Imam an-Nasa’i meriwayatkan dari Abu Darda bahwa Nabi Saw bersabda:

مثل الذي ينفق أو يتصدق عند موته مثل الذي يهدي بعدما يشبع

Artinya: “Perumpamaan orang yang berinfak atau bersedekah menjelang kematiannya adalah seperti orang yang memberi hadiah setelah ia kenyang.

5. Merugikan orang lain dalam wasiat

 Barangsiapa tidak merugikan orang lain dalam wasiatnya, maka wasiat itu menjadi kafarat bagi zakat yang tidak ia tunaikan. Dalilnya adalah hadits yang diriwayatkan oleh Daraquthni dari Muawiyah bin Qurrah dari ayahnya,

من حضرته الوفاة فأوصى فكانت وصيته  على كتاب الله كانت كفارة لما ترك من زكاته

Artinya: “Barangsiapa berwasiat menjelang kematiannya dan wasiat itu sesuai dengan aturan Kitabullah, maka wasiat itu menjadi kafarat bagi zakat yang ia tinggalkan.”

Namun, kalau ia merugikan orang lain dalam wasiatnya, pemberian wasiat itu haram hukumnya, dengan dalil hadits yang diriwayatkan oleh Daraquthni dari Ibnu Abbas bahwa Rasulullah Saw bersabda:

الإضرار فى الوصية من الكبائر

Artinya: “Merugikan orang lain dalam wasiat termasuk dosa besar.

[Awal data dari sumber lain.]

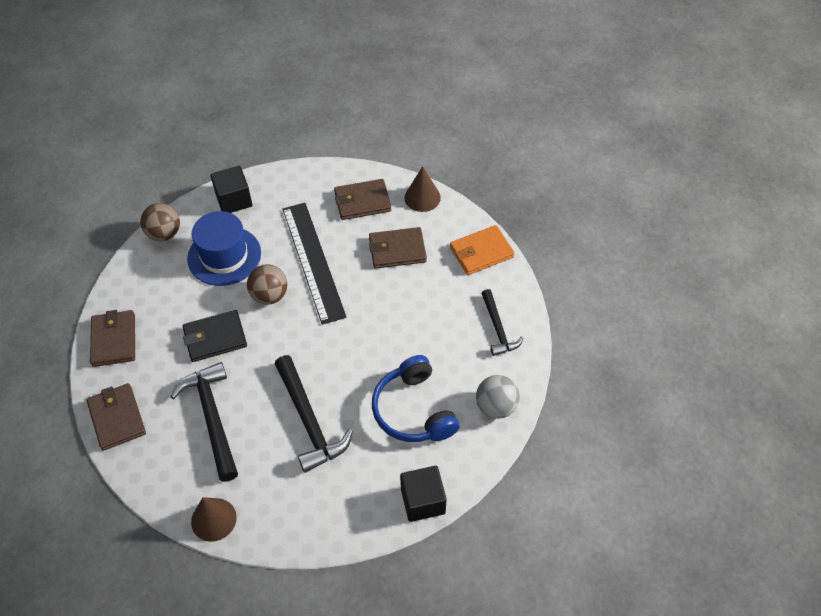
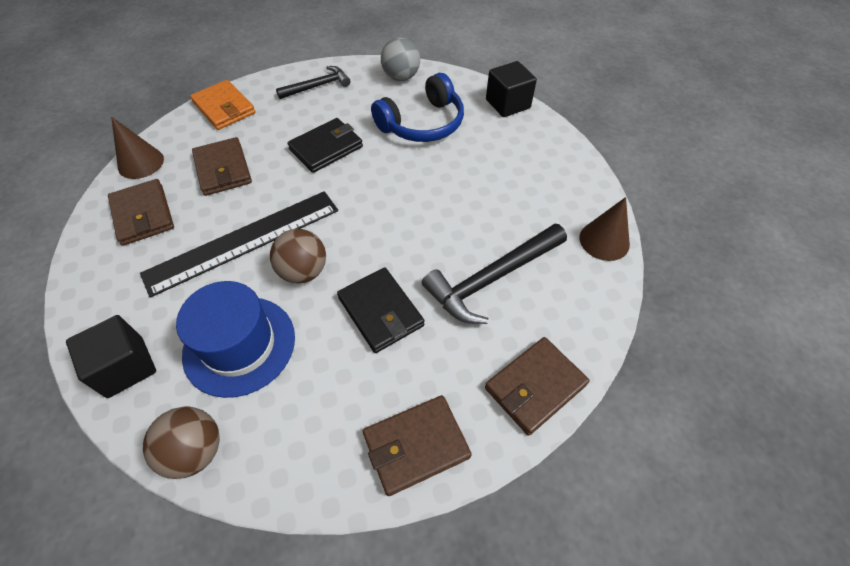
camera: 105 degrees left, 0 degrees up
black hammer [275,355,353,473] -> none
none -> black wallet [287,118,363,173]

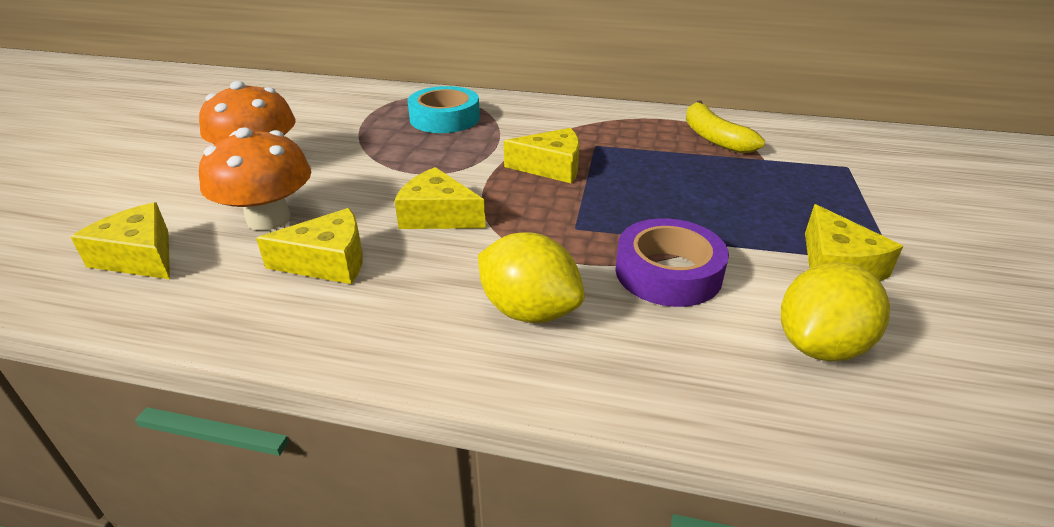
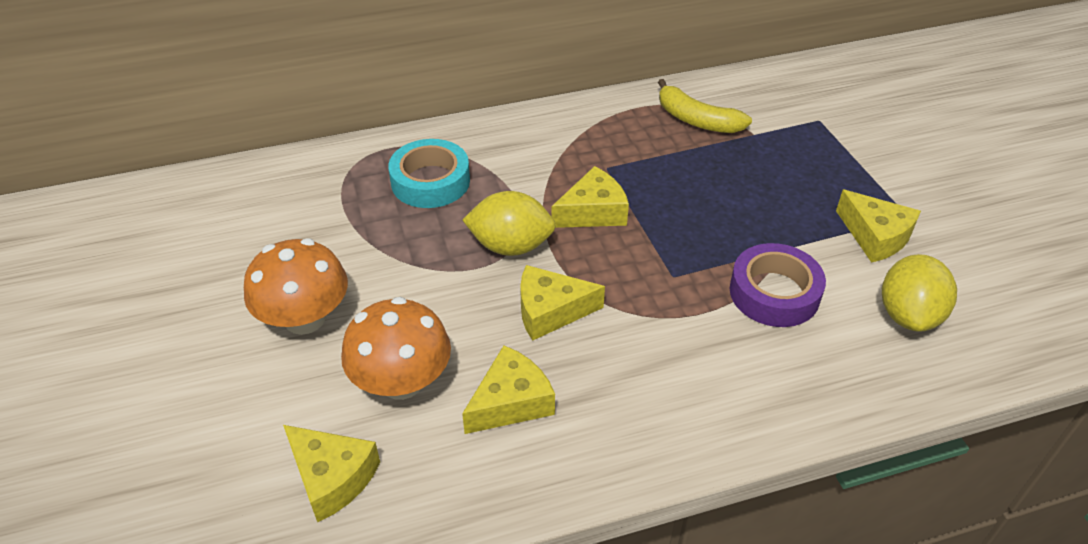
camera: 30 degrees left, 10 degrees up
yellow cheese [71,202,170,279] -> yellow cheese turned 150 degrees counterclockwise [283,425,380,523]
yellow lemon [478,232,585,323] -> yellow lemon moved to [463,191,556,256]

Abu Dawud meriwayatkan dari Abu Hurairah r.a. bahwa Rasulullah Saw bersabda:

إن الرجل أو المرأة ليعمل بطاعة الله ستين سنة ثم يحضرهما الموت فيضاران فى الوصية فتجب لهما النار

Artinya: “Sungguh ada orang, laki-laki atau wanita, yang senantiasa taat kepada Allah selama enam puluh tahun, tapi menjelang kematiannya ia merugikan orang lain dalam wasiatnya, sehingga ia masuk neraka.